=== EXERCISE AIM ===
Can you rewrite the data below with "calibration" replaced by "camera parameters" and nothing else changed, leaving the pictures out?

=== SUPPLIED MATERIAL ===
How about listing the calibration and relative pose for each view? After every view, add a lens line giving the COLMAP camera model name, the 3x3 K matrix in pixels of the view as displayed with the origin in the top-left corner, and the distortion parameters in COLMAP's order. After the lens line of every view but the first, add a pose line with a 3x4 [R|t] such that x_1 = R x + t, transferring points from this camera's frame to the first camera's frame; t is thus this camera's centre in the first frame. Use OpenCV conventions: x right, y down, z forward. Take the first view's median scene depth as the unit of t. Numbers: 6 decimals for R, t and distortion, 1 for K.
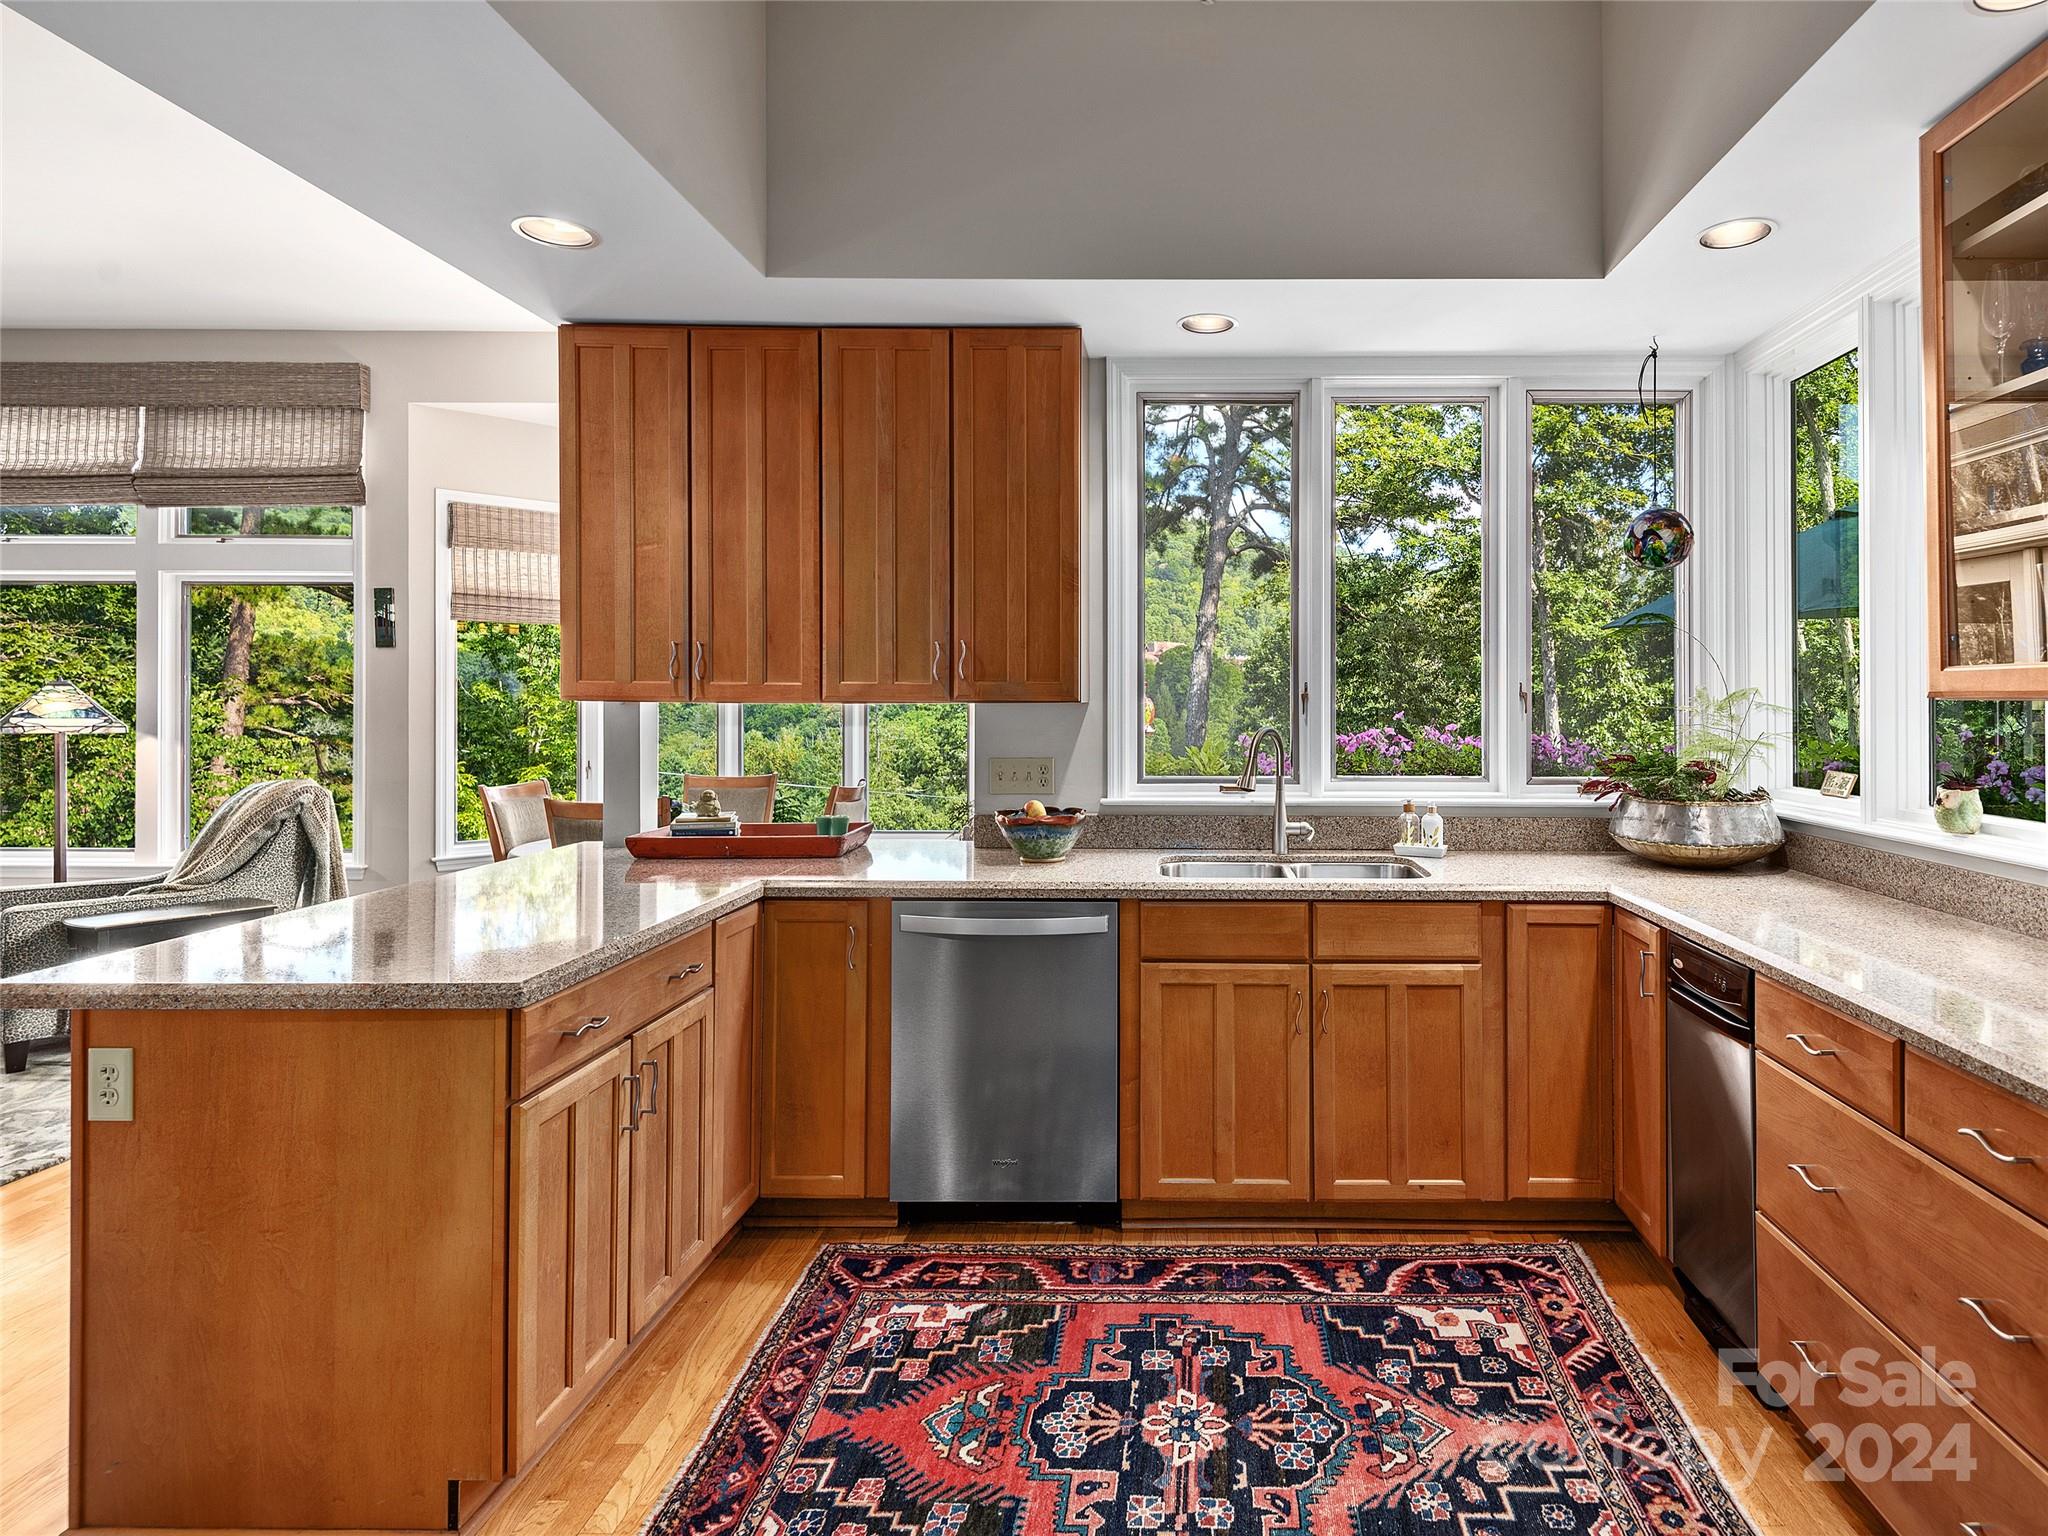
lens RADIAL K [[1081.4, 0, 1109.0], [0, 1081.4, 670.2], [0, 0, 1]] dist [-0.000865, -0.004074]
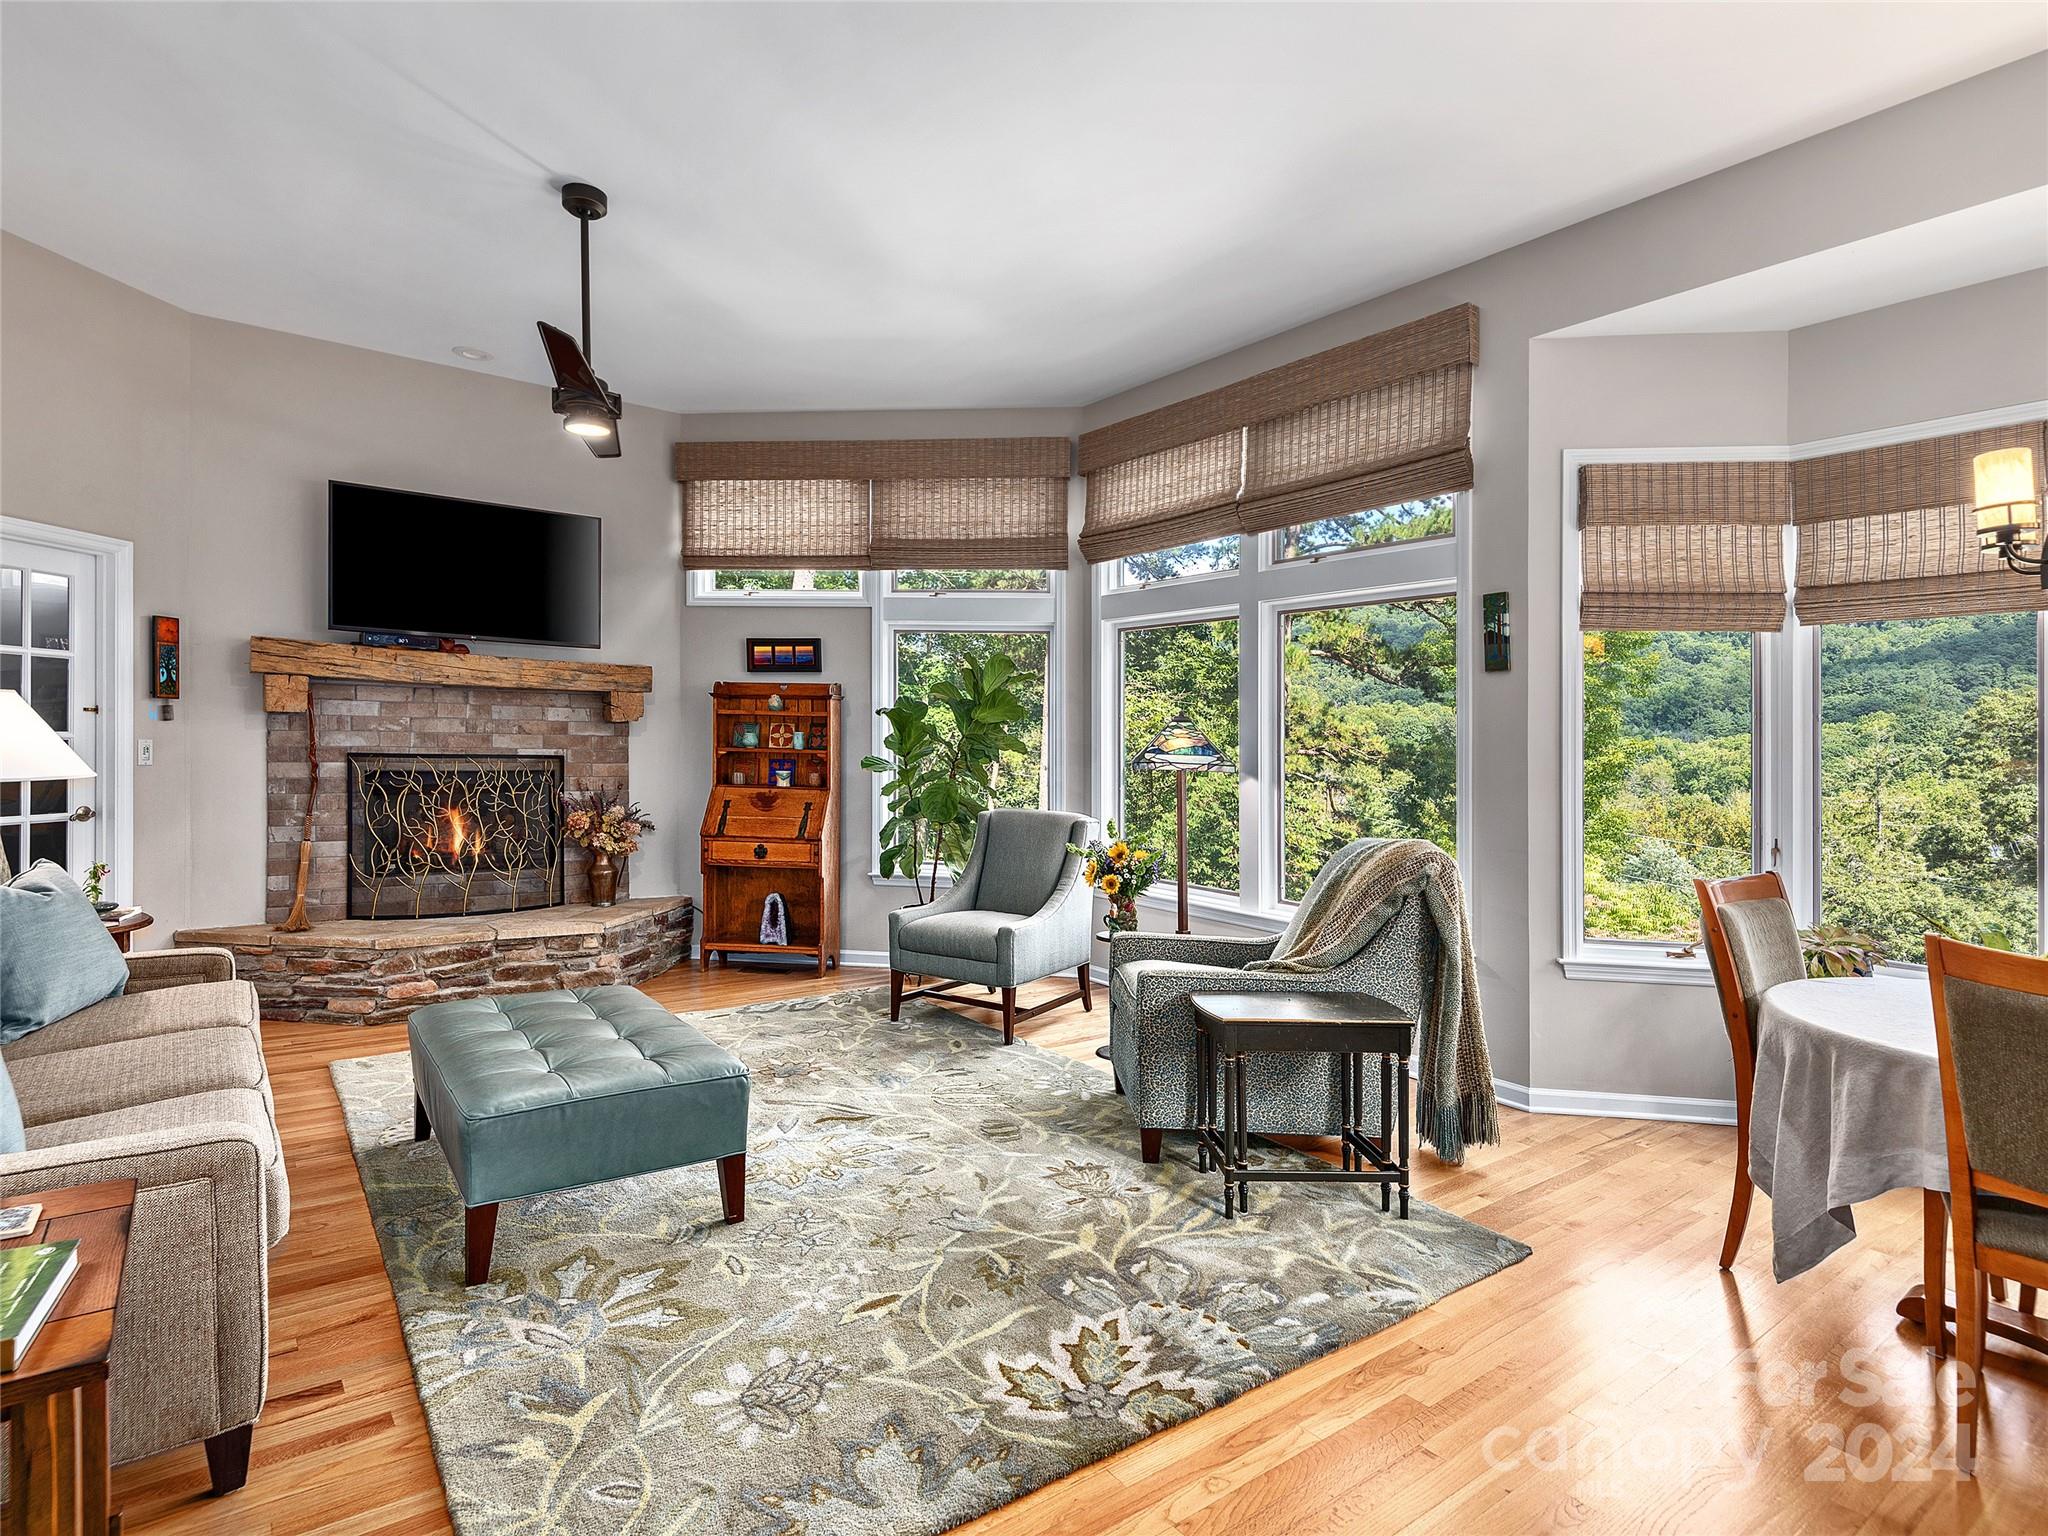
lens RADIAL K [[1081.4, 0, 1020.7], [0, 1081.4, 754.7], [0, 0, 1]] dist [-0.000865, -0.004074]
pose [[0.613647, 0.018606, -0.789361, -0.269841], [0.002397, 0.999674, 0.025427, 0.017365], [0.789577, -0.017496, 0.613402, 0.263656]]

=== OUTPUT OF THE EXERCISE ===
How about listing the camera parameters and relative pose for each view? After every view, add a lens line giving the COLMAP camera model name, the 3x3 K matrix in pixels of the view as displayed with the origin in the top-left corner, and the distortion parameters in COLMAP's order. After the lens line of every view but the first, add a pose line with a 3x4 [R|t] such that x_1 = R x + t, transferring points from this camera's frame to the first camera's frame; t is thus this camera's centre in the first frame. Use OpenCV conventions: x right, y down, z forward. Take the first view's median scene depth as the unit of t. Numbers: 6 decimals for R, t and distortion, 1 for K.
lens RADIAL K [[1081.4, 0, 1109.0], [0, 1081.4, 670.2], [0, 0, 1]] dist [-0.000865, -0.004074]
lens RADIAL K [[1081.4, 0, 1020.7], [0, 1081.4, 754.7], [0, 0, 1]] dist [-0.000865, -0.004074]
pose [[0.613647, 0.018606, -0.789361, -0.269841], [0.002397, 0.999674, 0.025427, 0.017365], [0.789577, -0.017496, 0.613402, 0.263656]]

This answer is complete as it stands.